Please print every line of text from the rows below word for word. Leave the pictures out of your answer.

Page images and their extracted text
+-------+
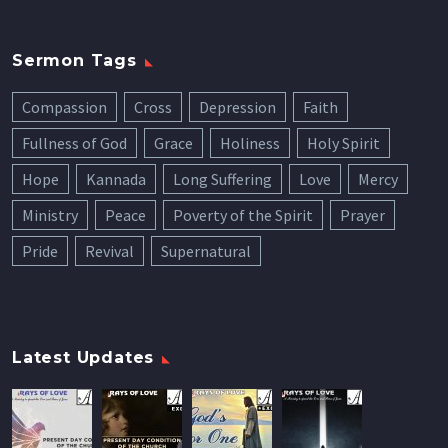
Sermon Tags
Compassion
Cross
Depression
Faith
Fullness of God
Grace
Holiness
Holy Spirit
Hope
Kannada
Long Suffering
Love
Mercy
Ministry
Peace
Poverty of the Spirit
Prayer
Pride
Revival
Supernatural
Latest Updates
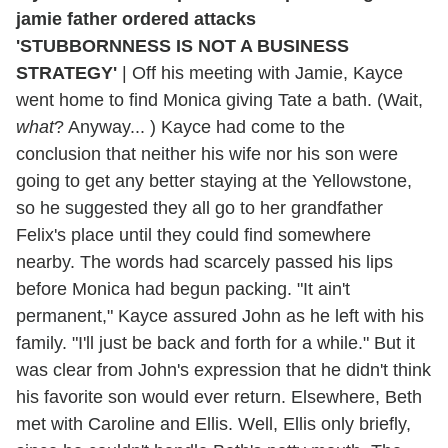
'STUBBORNNESS IS NOT A BUSINESS
STRATEGY'
|
Off his meeting with Jamie, Kayce
went home to find Monica giving Tate a bath. (Wait,
what
? Anyway... ) Kayce had come to the
conclusion that neither his wife nor his son were
going to get any better staying at the Yellowstone,
so he suggested they all go to her grandfather
Felix's place until they could find somewhere
nearby. The words had scarcely passed his lips
before Monica had begun packing. "It ain't
permanent," Kayce assured John as he left with his
family. "I'll just be back and forth for a while." But it
was clear from John's expression that he didn't think
his favorite son would ever return. Elsewhere, Beth
met with Caroline and Ellis. Well, Ellis only briefly,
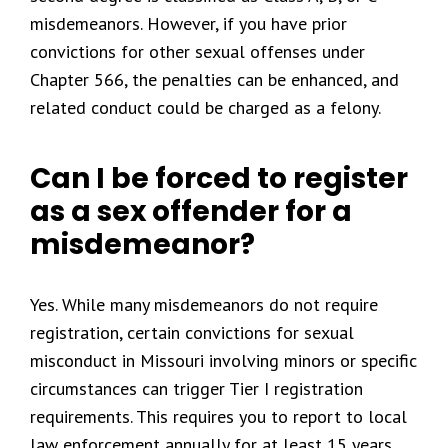
misdemeanors. However, if you have prior
convictions for other sexual offenses under
Chapter 566, the penalties can be enhanced, and
related conduct could be charged as a felony.
Can I be forced to register
as a sex offender for a
misdemeanor?
Yes. While many misdemeanors do not require
registration, certain convictions for sexual
misconduct in Missouri involving minors or specific
circumstances can trigger Tier I registration
requirements. This requires you to report to local
law enforcement annually for at least 15 years.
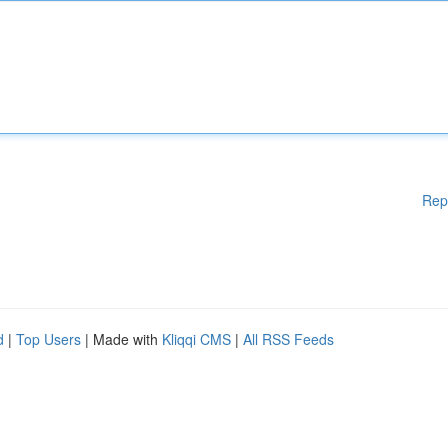
Rep
d
|
Top Users
| Made with
Kliqqi CMS
|
All RSS Feeds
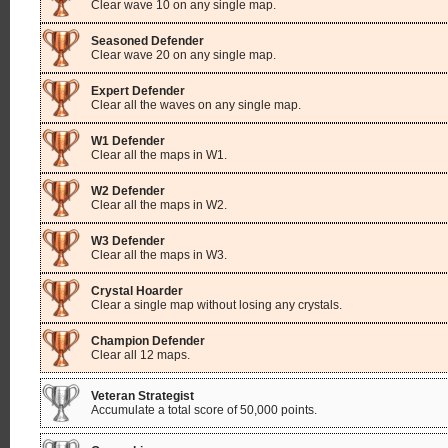
Clear wave 10 on any single map.
Seasoned Defender
Clear wave 20 on any single map.
Expert Defender
Clear all the waves on any single map.
W1 Defender
Clear all the maps in W1.
W2 Defender
Clear all the maps in W2.
W3 Defender
Clear all the maps in W3.
Crystal Hoarder
Clear a single map without losing any crystals.
Champion Defender
Clear all 12 maps.
Veteran Strategist
Accumulate a total score of 50,000 points.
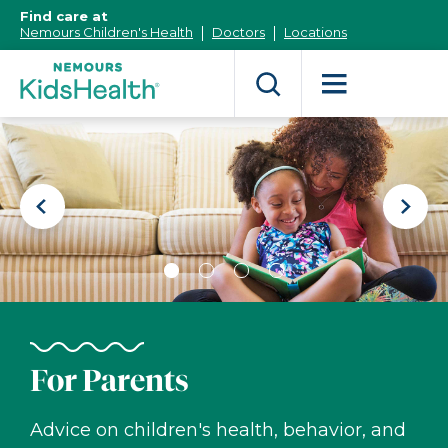
[Skip
Find care at
to
Nemours Children's Health
Doctors
Locations
Content]
Nemours
KidsHealth
Previous
Next
Slide
Slide
Slide
Slide
Slide
Slide
1
2
3
4
For Parents
Advice on children's health, behavior, and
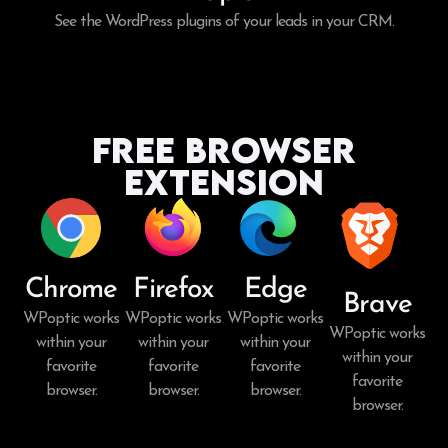
See the WordPress plugins of your leads in your CRM.
Free Browser
Extension
Chrome
Firefox
Edge
Brave
WPoptic works
WPoptic works
WPoptic works
WPoptic works
within your
within your
within your
within your
favorite
favorite
favorite
favorite
browser.
browser.
browser.
browser.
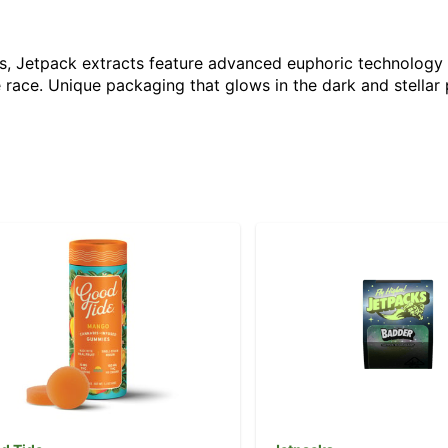
nces, Jetpack extracts feature advanced euphoric technolo
 race. Unique packaging that glows in the dark and stellar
+-------+
# Written solution:
Sermon Tags
Compassion
Cross
Depression
Faith
Fullness of God
Grace
Holiness
Holy Spirit
Hope
Kannada
Long Suffering
Love
Mercy
Ministry
Peace
Poverty of the Spirit
Prayer
Pride
Revival
Supernatural
Latest Updates
'STUBBORNNESS IS NOT A BUSINESS
STRATEGY'
|
Off his meeting with Jamie, Kayce
went home to find Monica giving Tate a bath. (Wait,
what
? Anyway... ) Kayce had come to the
conclusion that neither his wife nor his son were
going to get any better staying at the Yellowstone,
so he suggested they all go to her grandfather
Felix's place until they could find somewhere
nearby. The words had scarcely passed his lips
before Monica had begun packing. "It ain't
permanent," Kayce assured John as he left with his
family. "I'll just be back and forth for a while." But it
was clear from John's expression that he didn't think
his favorite son would ever return. Elsewhere, Beth
met with Caroline and Ellis. Well, Ellis only briefly,
misdemeanors. However, if you have prior
convictions for other sexual offenses under
Chapter 566, the penalties can be enhanced, and
related conduct could be charged as a felony.
Can I be forced to register
as a sex offender for a
misdemeanor?
Yes. While many misdemeanors do not require
registration, certain convictions for sexual
misconduct in Missouri involving minors or specific
circumstances can trigger Tier I registration
requirements. This requires you to report to local
law enforcement annually for at least 15 years.
Rep
d
|
Top Users
| Made with
Kliqqi CMS
|
All RSS Feeds
Clear wave 10 on any single map.
Seasoned Defender
Clear wave 20 on any single map.
Expert Defender
Clear all the waves on any single map.
W1 Defender
Clear all the maps in W1.
W2 Defender
Clear all the maps in W2.
W3 Defender
Clear all the maps in W3.
Crystal Hoarder
Clear a single map without losing any crystals.
Champion Defender
Clear all 12 maps.
Veteran Strategist
Accumulate a total score of 50,000 points.
[Skip
Find care at
to
Nemours Children's Health
Doctors
Locations
Content]
Nemours
KidsHealth
Previous
Next
Slide
Slide
Slide
Slide
Slide
Slide
1
2
3
4
For Parents
Advice on children's health, behavior, and
See the WordPress plugins of your leads in your CRM.
Free Browser
Extension
Chrome
Firefox
Edge
Brave
WPoptic works
WPoptic works
WPoptic works
WPoptic works
within your
within your
within your
within your
favorite
favorite
favorite
favorite
browser.
browser.
browser.
browser.
nces, Jetpack extracts feature advanced euphoric technolo
 race. Unique packaging that glows in the dark and stellar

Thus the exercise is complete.